## Assigned task
What is needed is an exact repetition of the lines below, from the first one through the one holding "33/4 Bùi Đình Túy, phường Bình Thạnh", with no pictures and nothing else.

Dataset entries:
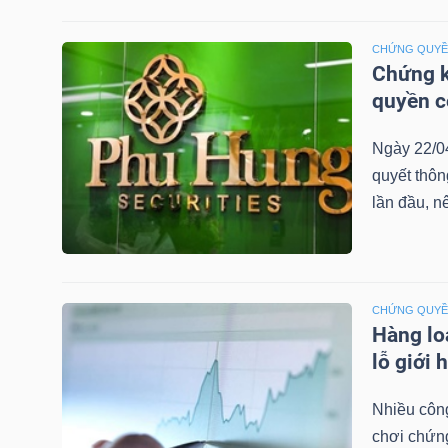
LIỆU
CHỨNG QUY
Ngành
Chứng k
(-)
quyền 
VS-
Ngày 22/0
SECTOR
quyết thô
lần đầu, n
CHỨNG QUY
NĂNG
Hàng lo
LƯỢNG
lỗ giới 
Nhiều công
chơi chứn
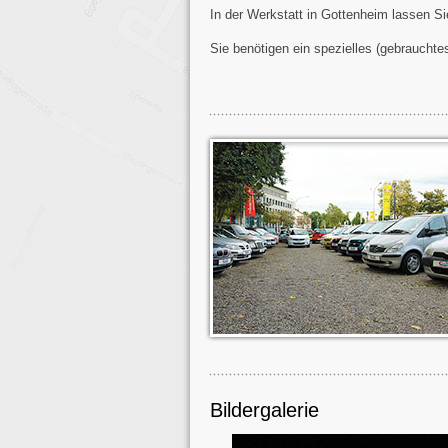
In der Werkstatt in Gottenheim lassen Sie
Sie benötigen ein spezielles (gebrauchte
Bildergalerie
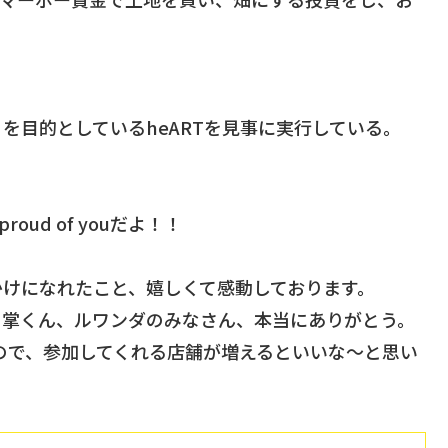
！
を目的としているheARTを見事に実行している。
ud of youだよ！！
っかけになれたこと、嬉しくて感動しております。
、掌くん、ルワンダのみなさん、本当にありがとう。
うので、参加してくれる店舗が増えるといいな〜と思い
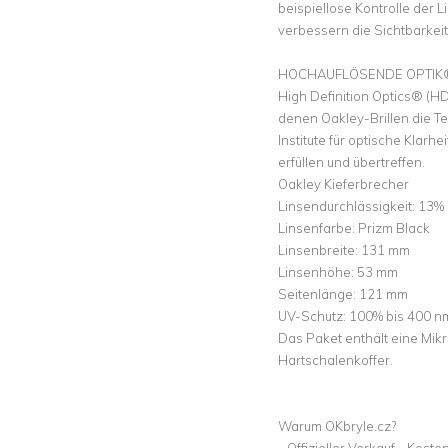
beispiellose Kontrolle der 
verbessern die Sichtbarkeit
HOCHAUFLÖSENDE OPTIK
High Definition Optics® (H
denen Oakley-Brillen die T
Institute für optische Klarh
erfüllen und übertreffen.
Oakley Kieferbrecher
Linsendurchlässigkeit: 13%
Linsenfarbe: Prizm Black
Linsenbreite: 131 mm
Linsenhöhe: 53 mm
Seitenlänge: 121 mm
UV-Schutz: 100% bis 400 n
Das Paket enthält eine Mikr
Hartschalenkoffer.
Warum OKbryle.cz?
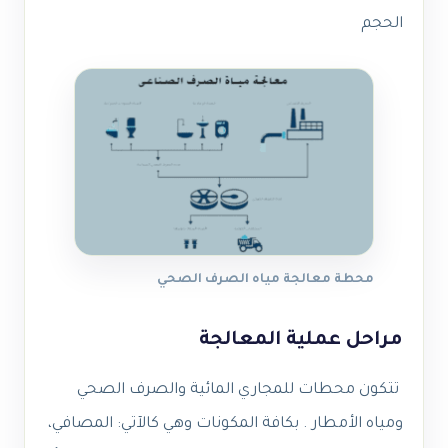
الحجم
محطة معالجة مياه الصرف الصحي
مراحل عملية المعالجة
تتكون محطات للمجاري المائية والصرف الصحي
ومياه الأمطار . بكافة المكونات وهي كالآتي: المصافي،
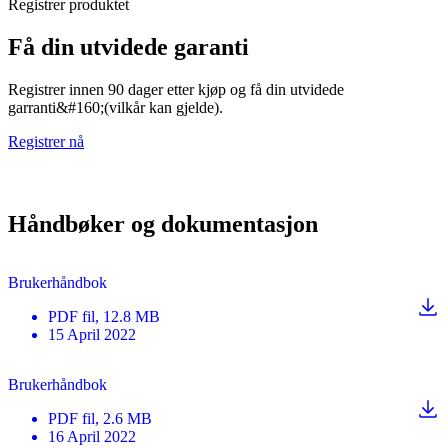
Registrer produktet
Få din utvidede garanti
Registrer innen 90 dager etter kjøp og få din utvidede
garranti&#160;(vilkår kan gjelde).
Registrer nå
Håndbøker og dokumentasjon
Brukerhåndbok
PDF
fil
, 12.8 MB
15 April 2022
Brukerhåndbok
PDF
fil
, 2.6 MB
16 April 2022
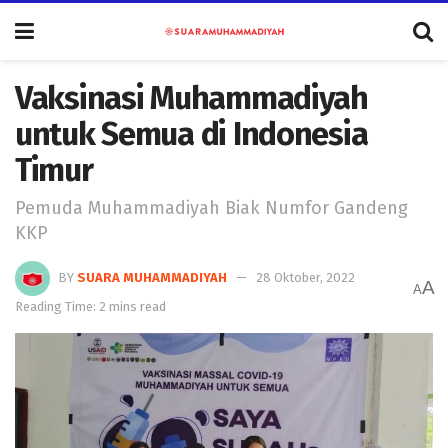
Vaksinasi Muhammadiyah
untuk Semua di Indonesia
Timur
Pemuda Muhammadiyah Biak Numfor Gandeng
KKP
BY
SUARA MUHAMMADIYAH
28 Oktober, 2022
A
A
Reading Time: 2 mins read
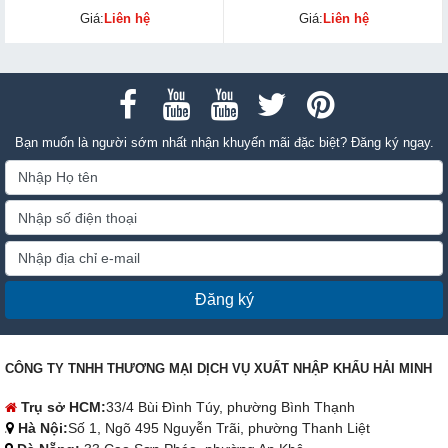
Giá:
Liên hệ
Giá:
Liên hệ
Bạn muốn là người sớm nhất nhận khuyến mãi đặc biệt? Đăng ký ngay.
Đăng ký
CÔNG TY TNHH THƯƠNG MẠI DỊCH VỤ XUẤT NHẬP KHẨU HẢI MINH
Trụ sở HCM:
33/4 Bùi Đình Túy, phường Bình Thạnh
Hà Nội:
Số 1, Ngõ 495 Nguyễn Trãi, phường Thanh Liệt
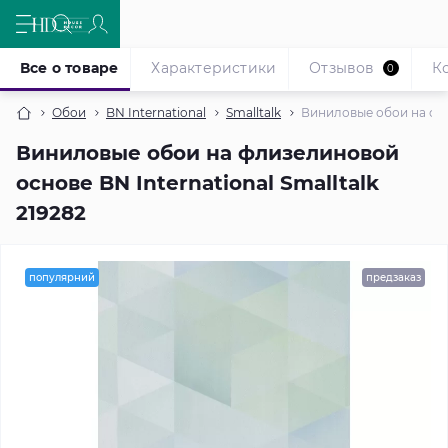
Все о товаре
Характеристики
Отзывов
К
0
Обои
BN International
Smalltalk
Виниловые обои на флиз
Виниловые обои на флизелиновой
основе BN International Smalltalk
219282
популярний
предзаказ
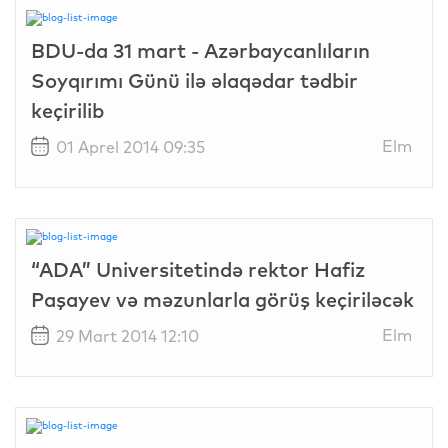
BDU-da 31 mart - Azərbaycanlıların
Soyqırımı Günü ilə əlaqədar tədbir
keçirilib
Elm
01 Aprel 2014 09:35
“ADA” Universitetində rektor Hafiz
Paşayev və məzunlarla görüş keçiriləcək
Elm
29 Mart 2014 12:10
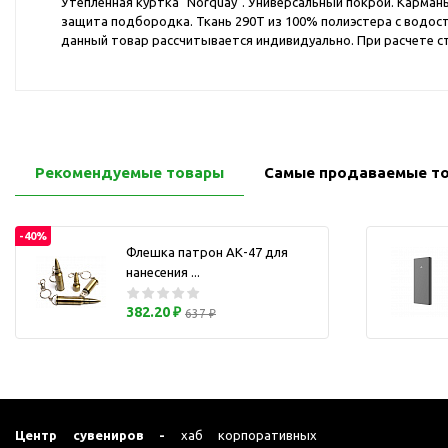
Утепленная куртка "Norquay". Универсальный покрой. Карман
Перчатки для сенсорного
М
защита подбородка. Ткань 290Т из 100% полиэстера с водос
экрана
данный товар рассчитывается индивидуально. При расчете ст
Подставки под
мобильные телефоны
Стилусы
Усилители звука
Чехлы для планшетов
Рекомендуемые товары
Самые продаваемые т
Чехлы для смартфонов
Весы
-40%
Флешка патрон АК-47 для
Мониторы
нанесения ...
Телевидение и кино
О
382.20 ₽
Упаковка и аксессуары
637 ₽
Аксессуары для ПК
Аксессуары для чистки
ПК
Веб-камеры
Центр сувениров -
хаб корпоративных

## Your response
LIỆU
CHỨNG QUY
Ngành
Chứng k
(-)
quyền 
VS-
Ngày 22/0
SECTOR
quyết thô
lần đầu, n
CHỨNG QUY
NĂNG
Hàng lo
LƯỢNG
lỗ giới 
Nhiều công
chơi chứn
In der Werkstatt in Gottenheim lassen Sie
Sie benötigen ein spezielles (gebrauchte
Bildergalerie
！
を目的としているheARTを見事に実行している。
ud of youだよ！！
っかけになれたこと、嬉しくて感動しております。
、掌くん、ルワンダのみなさん、本当にありがとう。
うので、参加してくれる店舗が増えるといいな〜と思い
beispiellose Kontrolle der 
verbessern die Sichtbarkeit
HOCHAUFLÖSENDE OPTIK
High Definition Optics® (H
denen Oakley-Brillen die T
Institute für optische Klarh
erfüllen und übertreffen.
Oakley Kieferbrecher
Linsendurchlässigkeit: 13%
Linsenfarbe: Prizm Black
Linsenbreite: 131 mm
Linsenhöhe: 53 mm
Seitenlänge: 121 mm
UV-Schutz: 100% bis 400 n
Das Paket enthält eine Mikr
Hartschalenkoffer.
Warum OKbryle.cz?
الحجم
محطة معالجة مياه الصرف الصحي
مراحل عملية المعالجة
تتكون محطات للمجاري المائية والصرف الصحي
ومياه الأمطار . بكافة المكونات وهي كالآتي: المصافي،
Registrer produktet
Få din utvidede garanti
Registrer innen 90 dager etter kjøp og få din utvidede
garranti&#160;(vilkår kan gjelde).
Registrer nå
Håndbøker og dokumentasjon
Brukerhåndbok
PDF
fil
, 12.8 MB
15 April 2022
Brukerhåndbok
PDF
fil
, 2.6 MB
16 April 2022
Vaksinasi Muhammadiyah
untuk Semua di Indonesia
Timur
Pemuda Muhammadiyah Biak Numfor Gandeng
KKP
BY
SUARA MUHAMMADIYAH
28 Oktober, 2022
A
A
Reading Time: 2 mins read
Giá:
Liên hệ
Giá:
Liên hệ
Bạn muốn là người sớm nhất nhận khuyến mãi đặc biệt? Đăng ký ngay.
Đăng ký
CÔNG TY TNHH THƯƠNG MẠI DỊCH VỤ XUẤT NHẬP KHẨU HẢI MINH
Trụ sở HCM:
33/4 Bùi Đình Túy, phường Bình Thạnh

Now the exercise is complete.